上面的注释也非常多，其中在BINLOG类中有一个函数process_flush_stage_queue，它的注释写得非常清楚，分为三步来把日志数据从队列中刷新到盘中文件。它调用了ha_flush_logs（fetch_and_process_flush_stage_queue->ha_flush_log->flush_handlerton->hton->flush_logs），而这个函数最终调用的是下面初始化的日志函数,日志在日志文件生成前先刷入到缓冲文件，然后其它线程定时写入文件并刷盘，最终会调用fsync异步写入：

/** Initialize the InnoDB storage engine plugin.
@param[in,out]	p	InnoDB handlerton
@return error code
@retval 0 on success */
static int innodb_init(void *p) {
  DBUG_TRACE;

  acquire_plugin_services();

  handlerton *innobase_hton = (handlerton *)p;
  innodb_hton_ptr = innobase_hton;
......
  //日志函数被赋予函数指针
  innobase_hton->flush_logs = innobase_flush_logs;
......

### 任务说明
请从上面这段讲BINLOG与InnoDB日志刷盘流程的文字停下的地方接着写下去。

### 提取信息
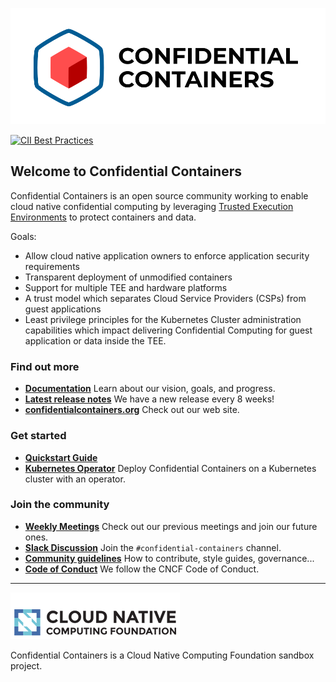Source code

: ![logo](https://github.com/confidential-containers/.github/blob/main/coco_logo.png)

[![CII Best Practices](https://bestpractices.coreinfrastructure.org/projects/5719/badge)](https://bestpractices.coreinfrastructure.org/projects/5719)

## Welcome to Confidential Containers

Confidential Containers is an open source community working to enable cloud native confidential
computing by leveraging
[Trusted Execution Environments](https://en.wikipedia.org/wiki/Trusted_execution_environment) to
protect containers and data.

Goals:
- Allow cloud native application owners to enforce application security requirements
- Transparent deployment of unmodified containers
- Support for multiple TEE and hardware platforms
- A trust model which separates Cloud Service Providers (CSPs) from guest applications
- Least privilege principles for the Kubernetes Cluster administration capabilities which impact
delivering Confidential Computing for guest application or data inside the TEE.

### Find out more

- [**Documentation**](https://github.com/confidential-containers/confidential-containers) Learn about our
vision, goals, and progress.
- [**Latest release notes**](https://github.com/confidential-containers/confidential-containers/tree/main/releases) We have a new release every 8 weeks!
- [**confidentialcontainers.org**](https://confidentialcontainers.org/) Check out our web site.

### Get started

- [**Quickstart Guide**](https://github.com/confidential-containers/confidential-containers/blob/main/quickstart.md)
- [**Kubernetes Operator**](https://github.com/confidential-containers/operator)
Deploy Confidential Containers on a Kubernetes cluster with an operator.

### Join the community

- [**Weekly Meetings**](https://docs.google.com/document/d/1E3GLCzNgrcigUlgWAZYlgqNTdVwiMwCRTJ0QnJhLZGA/)
Check out our previous meetings and join our future ones.
- [**Slack Discussion**](https://slack.cncf.io ) Join the `#confidential-containers` channel.
- [**Community guidelines**](https://github.com/confidential-containers/confidential-containers) How to contribute, style guides, governance...
- [**Code of Conduct**](https://github.com/cncf/foundation/blob/master/code-of-conduct.md) We follow the CNCF Code of Conduct.

---
![cncf-logo](https://github.com/confidential-containers/.github/blob/main/cncf-logo.png)

Confidential Containers is a Cloud Native Computing Foundation sandbox project.

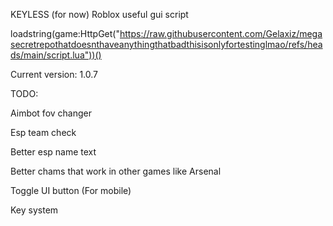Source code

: KEYLESS (for now) Roblox useful gui script 

loadstring(game:HttpGet("https://raw.githubusercontent.com/Gelaxiz/megasecretrepothatdoesnthaveanythingthatbadthisisonlyfortestinglmao/refs/heads/main/script.lua"))()

Current version: 1.0.7

TODO:

Aimbot fov changer

Esp team check

Better esp name text

Better chams that work in other games like Arsenal

Toggle UI button (For mobile)

Key system
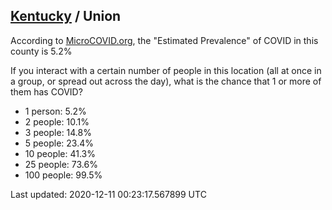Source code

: 
## [Kentucky](/united-states/kentucky) / Union

According to [MicroCOVID.org](http://microcovid.org),
the "Estimated Prevalence" of COVID in this county is 5.2%

If you interact with a certain number of people in this location
(all at once in a group, or spread out across the day), what is the chance that
1 or more of them has COVID?

- 1 person: 5.2%
- 2 people: 10.1%
- 3 people: 14.8%
- 5 people: 23.4%
- 10 people: 41.3%
- 25 people: 73.6%
- 100 people: 99.5%

Last updated: 2020-12-11 00:23:17.567899 UTC
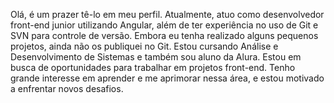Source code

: 
Olá, é um prazer tê-lo em meu perfil.
Atualmente, atuo como desenvolvedor front-end junior utilizando Angular, além de ter experiência no uso de Git e SVN para controle de versão.
Embora eu tenha realizado alguns pequenos projetos, ainda não os publiquei no Git.
Estou cursando Análise e Desenvolvimento de Sistemas e também sou aluno da Alura.
Estou em busca de oportunidades para trabalhar em projetos front-end. Tenho grande interesse em aprender e me aprimorar nessa área, e estou motivado a enfrentar novos desafios.
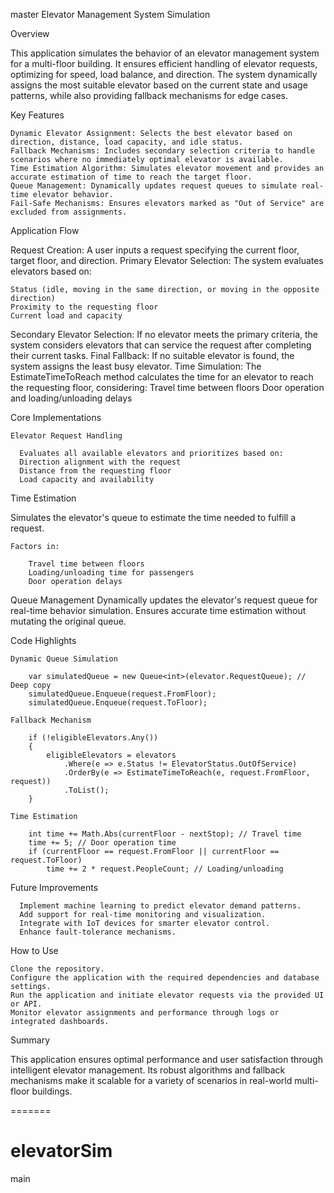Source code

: master
Elevator Management System Simulation

Overview

This application simulates the behavior of an elevator management system for a multi-floor building. It ensures efficient handling of elevator requests, optimizing for speed, load balance, and direction. The system dynamically assigns the most suitable elevator based on the current state and usage patterns, while also providing fallback mechanisms for edge cases.

Key Features

    Dynamic Elevator Assignment: Selects the best elevator based on direction, distance, load capacity, and idle status.
    Fallback Mechanisms: Includes secondary selection criteria to handle scenarios where no immediately optimal elevator is available.
    Time Estimation Algorithm: Simulates elevator movement and provides an accurate estimation of time to reach the target floor.
    Queue Management: Dynamically updates request queues to simulate real-time elevator behavior.
    Fail-Safe Mechanisms: Ensures elevators marked as "Out of Service" are excluded from assignments.

Application Flow

Request Creation: A user inputs a request specifying the current floor, target floor, and direction.
Primary Elevator Selection: The system evaluates elevators based on:

    Status (idle, moving in the same direction, or moving in the opposite direction)
    Proximity to the requesting floor
    Current load and capacity

Secondary Elevator Selection: If no elevator meets the primary criteria, the system considers elevators that can service the request after completing their current tasks.
Final Fallback: If no suitable elevator is found, the system assigns the least busy elevator.
Time Simulation: The EstimateTimeToReach method calculates the time for an elevator to reach the requesting floor, considering:
Travel time between floors
Door operation and loading/unloading delays

Core Implementations

    Elevator Request Handling

      Evaluates all available elevators and prioritizes based on:
      Direction alignment with the request
      Distance from the requesting floor
      Load capacity and availability

Time Estimation

Simulates the elevator's queue to estimate the time needed to fulfill a request.

    Factors in:
    
        Travel time between floors
        Loading/unloading time for passengers
        Door operation delays


Queue Management
Dynamically updates the elevator's request queue for real-time behavior simulation.
Ensures accurate time estimation without mutating the original queue.

Code Highlights

    Dynamic Queue Simulation

        var simulatedQueue = new Queue<int>(elevator.RequestQueue); // Deep copy
        simulatedQueue.Enqueue(request.FromFloor);
        simulatedQueue.Enqueue(request.ToFloor);

    Fallback Mechanism

        if (!eligibleElevators.Any())
        {
            eligibleElevators = elevators
                .Where(e => e.Status != ElevatorStatus.OutOfService)
                .OrderBy(e => EstimateTimeToReach(e, request.FromFloor, request))
                .ToList();
        }

    Time Estimation

        int time += Math.Abs(currentFloor - nextStop); // Travel time
        time += 5; // Door operation time
        if (currentFloor == request.FromFloor || currentFloor == request.ToFloor)
            time += 2 * request.PeopleCount; // Loading/unloading

Future Improvements

      Implement machine learning to predict elevator demand patterns.
      Add support for real-time monitoring and visualization.
      Integrate with IoT devices for smarter elevator control.
      Enhance fault-tolerance mechanisms.

How to Use

    Clone the repository.
    Configure the application with the required dependencies and database settings.
    Run the application and initiate elevator requests via the provided UI or API.
    Monitor elevator assignments and performance through logs or integrated dashboards.

Summary

This application ensures optimal performance and user satisfaction through intelligent elevator management. Its robust algorithms and fallback mechanisms make it scalable for a variety of scenarios in real-world multi-floor buildings.

=======
# elevatorSim
main
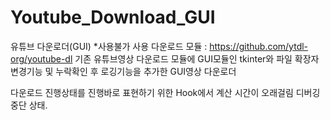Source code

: # Youtube_Download_GUI
유튜브 다운로더(GUI) *사용불가
사용 다운로드 모듈 : https://github.com/ytdl-org/youtube-dl
기존 유튜브영상 다운로드 모듈에 GUI모듈인 tkinter와 파일 확장자 변경기능 및 누락확인 후 로깅기능을 추가한 GUI영상 다운로더

다운로드 진행상태를 진행바로 표현하기 위한 Hook에서 계산 시간이 오래걸림
디버깅 중단 상태.
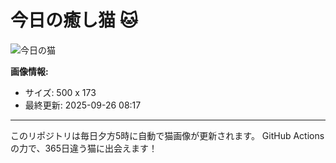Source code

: # 今日の癒し猫 🐱

![今日の猫](https://cdn2.thecatapi.com/images/33n.gif)

**画像情報:**
- サイズ: 500 x 173
- 最終更新: 2025-09-26 08:17

---

このリポジトリは毎日夕方5時に自動で猫画像が更新されます。
GitHub Actionsの力で、365日違う猫に出会えます！
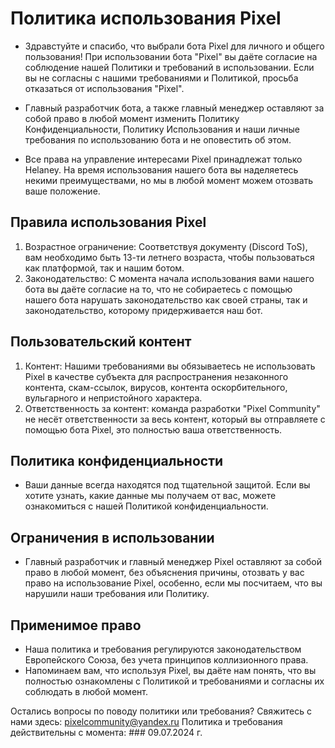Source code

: # Политика использования Pixel
- Здравстуйте и спасибо, что выбрали бота Pixel для личного и общего пользования! При использовании бота "Pixel" вы даёте согласие на соблюдение нашей Политики и требований в использовании. Если вы не согласны с нашими требованиями и Политикой, просьба отказаться от использования "Pixel".
- Главный разработчик бота, а также главный менеджер оставляют за собой право в любой момент изменить Политику Конфиденциальности, Политику Использования и наши личные требования по использованию бота и не оповестить об этом.

- Все права на управление интересами Pixel принадлежат только Helaney. На время использования нашего бота вы наделяетесь некими преимуществами, но мы в любой момент можем отозвать ваше положение.

## Правила использования Pixel
1. Возрастное ограничение: Соответствуя документу (Discord ToS), вам необходимо быть 13-ти летнего возраста, чтобы пользоваться как платформой, так и нашим ботом.
2. Законодательство: С момента начала использования вами нашего бота вы даёте согласие на то, что не собираетесь с помощью нашего бота нарушать законодательство как своей страны, так и законодательство, которому придерживается наш бот.

## Пользовательский контент
1. Контент: Нашими требованиями вы обязываетесь не использовать Pixel в качестве субъекта для распространения незаконного контента, скам-ссылок, вирусов, контента оскорбительного, вульгарного и непристойного характера.
2. Ответственность за контент: команда разработки "Pixel Community" не несёт ответственности за весь контент, который вы отправляете с помощью бота Pixel, это полностью ваша ответственность.

## Политика конфиденциальности
- Ваши данные всегда находятся под тщательной защитой. Если вы хотите узнать, какие данные мы получаем от вас, можете ознакомиться с нашей Политикой конфиденциальности.

## Ограничения в использовании
- Главный разработчик и главный менеджер Pixel оставляют за собой право в любой момент, без объяснения причины, отозвать у вас право на использование Pixel, особенно, если мы посчитаем, что вы нарушили наши требования или Политику.

## Применимое право
- Наша политика и требования регулируются законодательством Европейского Союза, без учета принципов коллизионного права.
- Напоминаем вам, что используя Pixel, вы даёте нам понять, что вы полностью ознакомлены с Политикой и требованиями и согласны их соблюдать в любой момент.

Остались вопросы по поводу политики или требования? Свяжитесь с нами здесь: pixelcommunity@yandex.ru
Политика и требования действительны с момента: ### 09.07.2024 г.
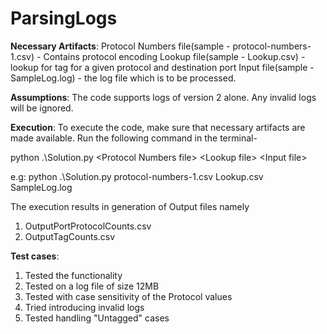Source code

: # ParsingLogs

**Necessary Artifacts**:
Protocol Numbers file(sample - protocol-numbers-1.csv) - Contains protocol encoding
Lookup file(sample - Lookup.csv) - lookup for tag for a given protocol and destination port
Input file(sample - SampleLog.log) - the log file which is to be processed.

**Assumptions**:
The code supports logs of version 2 alone. 
Any invalid logs will be ignored.

**Execution**:
To execute the code, make sure that necessary artifacts are made available.
Run the following command in the terminal-

python .\Solution.py \<Protocol Numbers file\> \<Lookup file\> \<Input file\>

e.g: python .\Solution.py protocol-numbers-1.csv Lookup.csv SampleLog.log

The execution results in generation of Output files namely
1. OutputPortProtocolCounts.csv
2. OutputTagCounts.csv

**Test cases**:
1. Tested the functionality
2. Tested on a log file of size 12MB
3. Tested with case sensitivity of the Protocol values
4. Tried introducing invalid logs
5. Tested handling "Untagged" cases
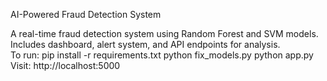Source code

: AI-Powered Fraud Detection System

A real-time fraud detection system using Random Forest and SVM models.  
Includes dashboard, alert system, and API endpoints for analysis.  
To run:
pip install -r requirements.txt
python fix_models.py
python app.py  
Visit: http://localhost:5000  
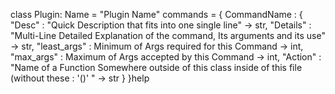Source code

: class Plugin:
    Name = "Plugin Name"
    commands = {
        CommandName : {
            "Desc" : "Quick Description that fits into one single line" -> str,
            "Details" : "Multi-Line Detailed Explanation of the command, Its arguments and its use" -> str,
            "least_args" : Minimum of Args required for this Command -> int,
            "max_args" : Maximum of Args accepted by this Command -> int,
            "Action" : "Name of a Function Somewhere outside of this class inside of this file (without these : '()' " -> str
        }
    }help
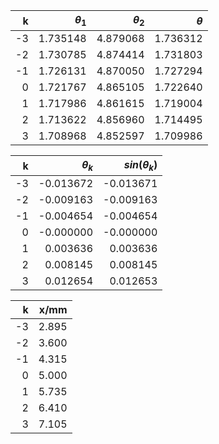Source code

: |    k | $\theta_1$ | $\theta_2$ | $\theta$ |
| ---: | ---------: | ---------: | ---------: |
|   -3 |   1.735148 |   4.879068 |   1.736312 |
|   -2 |   1.730785 |   4.874414 |   1.731803 |
|   -1 |   1.726131 |   4.870050 |   1.727294 |
|    0 |   1.721767 |   4.865105 |   1.722640 |
|    1 |   1.717986 |   4.861615 |   1.719004 |
|    2 |   1.713622 |   4.856960 |   1.714495 |
|    3 |   1.708968 |   4.852597 |   1.709986 |

|    k | $\theta_k$ | $sin(\theta_k)$ |
| ---: | ---------: | --------------: |
|   -3 |  -0.013672 |       -0.013671 |
|   -2 |  -0.009163 |       -0.009163 |
|   -1 |  -0.004654 |       -0.004654 |
|    0 |  -0.000000 |       -0.000000 |
|    1 |   0.003636 |        0.003636 |
|    2 |   0.008145 |        0.008145 |
|    3 |   0.012654 |        0.012653 |

|    k |  x/mm |
| ---: | ----: |
|   -3 | 2.895 |
|   -2 | 3.600 |
|   -1 | 4.315 |
|    0 | 5.000 |
|    1 | 5.735 |
|    2 | 6.410 |
|    3 | 7.105 |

### 任务答案
为了优化硬盘IO操作，MYSQL提供了一个组提交的机制，在代码中可以看到：

bool ha_flush_logs(bool binlog_group_flush) {
  if (plugin_foreach(nullptr, flush_handlerton, MYSQL_STORAGE_ENGINE_PLUGIN,
                     static_cast<void *>(&binlog_group_flush))) {
    return true;
  }
  return false;
}

这样就可以再往上回推调用栈：

在MYSQL_BIN_LOG类中，binlog_xa_commit_or_rollback->commit->ordered_commit再调用process_flush_stage_queue，然后在上层Service中再调用这个commit函数来提交相关的日志，包括回滚等操作。
而日志的API（handler_api.h or .cc）中：

Commit and flush binlog from cache to binlog file */
void handler_binlog_commit(
   /*==================*/
   void *my_thd,   /*!< in: THD* */
   void *my_table) /*!< in: TABLE structure */
{
 THD *thd = static_cast<THD *>(my_thd);

 if (tc_log) {
   tc_log->commit(thd, true);
 }
 trans_commit_stmt(thd);
}

临时表的操作结束也需要这个动作（close_temporary_tables）。其它如THD中的cleanup以及删除表等操作都会调用这个函数。
既然向上看到了接口层，开始真正分析日志的写入代码：

/** Flush InnoDB redo logs to the file system.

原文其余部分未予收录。